In part 1, I used random forests trained on this dataset to label the questions. However, this approach failed to label many of the questions. For example, the random forests could not find a label for the question "Will the United Nations General Assembly recognize a Palestinian state by 30 September 2011?". Of the available labels, one potentially good label for this question is "Israel" since crude oil is a commonly traded commodity. However, the association between crude oil and commodities is absent in the training dataset. One possible solution to this is to use a pre-trained model that has learned many associations.

Luckily, Google has recently trained a Word2Vec model on a giant corpus of news articles. Word2Vec models are neural networks that use a corpus to create vector representations of words, such that words that co-occur frequently will have similar vectors and words that co-occur infrequently will have different vectors. These vectors have nice properties. For example, adding and subtracting them should give you sensible results (e.g., king - man + woman = queen). The vectors are intended to store the meaning of the words, with meaning operationalized as co-occurrence.

from gensim.models import Word2Vec

model = Word2Vec.load_word2vec_format( 'GoogleNews-vectors-negative300.bin.gz',binary=True)

def clean(sentence, model):
    """Creates a list of terms that are represented in the model from a sentence"""
    regex = re.compile('[%s]' % re.escape(string.punctuation))
    tokens = str.split(sentence)
    cleans =[]
    for t in tokens:
        if t in model: 
            cleans.append(t)
        elif t.lower() in model: 
            cleans.append(t.lower())
        elif regex.sub('_', t) in model:
            cleans.append(regex.sub('_', t))
        elif len(str.split(regex.sub(' ', t))) > 1:
            for token in str.split(regex.sub(' ', t)):
                if clean(token): cleans.append(clean(token)[0])
    cleans = [w for w in cleans if w not in stopwords.words("english")]
    return cleans

def model_similarity (model, list1, list2, l1neg=[], l2neg=[]):
    """finds the similarity according to a model of two lists of words
    also accepts 'negative' lists for analogies."""
    list1sum=sum([model[l] for l in list1])
    list2sum=sum([model[l] for l in list2])
    if l1neg: list1sum -= sum([model[l] for l in l1neg])
    if l2neg: list1sum -= sum([model[l] for l in l2neg])
    return 1-spatial.distance.cosine(list1sum,list2sum)

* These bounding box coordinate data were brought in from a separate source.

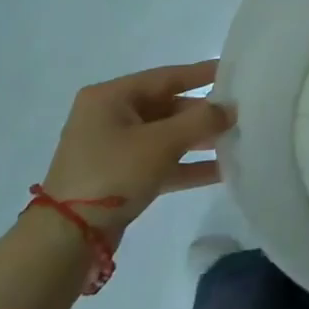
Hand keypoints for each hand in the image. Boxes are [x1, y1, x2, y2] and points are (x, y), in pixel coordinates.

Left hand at [38, 61, 233, 234]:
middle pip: (167, 106)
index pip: (166, 76)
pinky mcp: (120, 177)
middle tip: (241, 113)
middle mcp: (110, 116)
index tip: (234, 70)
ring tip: (236, 140)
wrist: (67, 239)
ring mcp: (114, 149)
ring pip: (166, 136)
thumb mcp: (161, 142)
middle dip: (203, 113)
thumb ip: (201, 121)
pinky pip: (161, 162)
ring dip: (199, 140)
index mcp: (111, 97)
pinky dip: (186, 165)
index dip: (202, 74)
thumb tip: (231, 109)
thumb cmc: (113, 173)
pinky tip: (221, 171)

model_similarity(clean('king woman'),clean('queen'), l1neg=['man'])
0.71181934779762868

The similarity between king+woman-man and queen is quite high, so the model appears to be working. The idea is to use this tool to select, for a particular piece of text, one or more topics from a list by assessing the similarity between the text and the topic. First, we can add up the vectors for all the words in a question, then compare the resulting vector to each of the topic vectors. If the similarity is high enough, we can conclude that that label is appropriate.

import pandas
ifps = pandas.read_csv('ifps.csv')
def flatten (l): 
    """ flatten a list of lists """
    return [item for sublist in l for item in sublist]


def union(a, b):
    """ returns the union of two lists """
    return list(set(a) | set(b))

#Get a list of all the possible tags
tags = ifps['tags'].apply(str).apply(str.split, args=('|')).tolist()
tags = list(set(flatten(tags)))
tags = [clean(t) for t in tags if clean(t)]

sims1 = [[model_similarity(clean(q),t) for t in tags] for q in ifps['q_text']]
#a list of lists of similarities of each question to each label. Each outside list corresponds to a question. Each inside list corresponds to a label.
bigsims = [ [l.index(e) for e in l if e>.4] for l in sims1]
#a list of list of indices of appropriate labels
labels = [[tags[j] for j in i] for i in bigsims]
#a list of lists of appropriate labels

labels[3]
[['Israel']]

Now, we can see that the fourth article (in Python, 0 is first, so 3 is fourth) is labeled "Israel", which is an appropriate label. In fact, below you can see that about 65% of articles are labeled, almost double of what we had using random forests, so we can declare this a success.

len([l for l in labels if l])/float(len(labels))
0.6434359805510534

Conclusion

In these two blog posts, I showed how text can be given labels. The first used a supervised machine learning approach, in which the model learned from examples how to label data. The second used an unsupervised machine learning approach, in which a model trained on an external, unlabeled source was used to label text. The first approach is likely better if sufficient data are available. However, in this case, the second approach provided labels where the first failed to do so due to a small training set, and as a result was superior.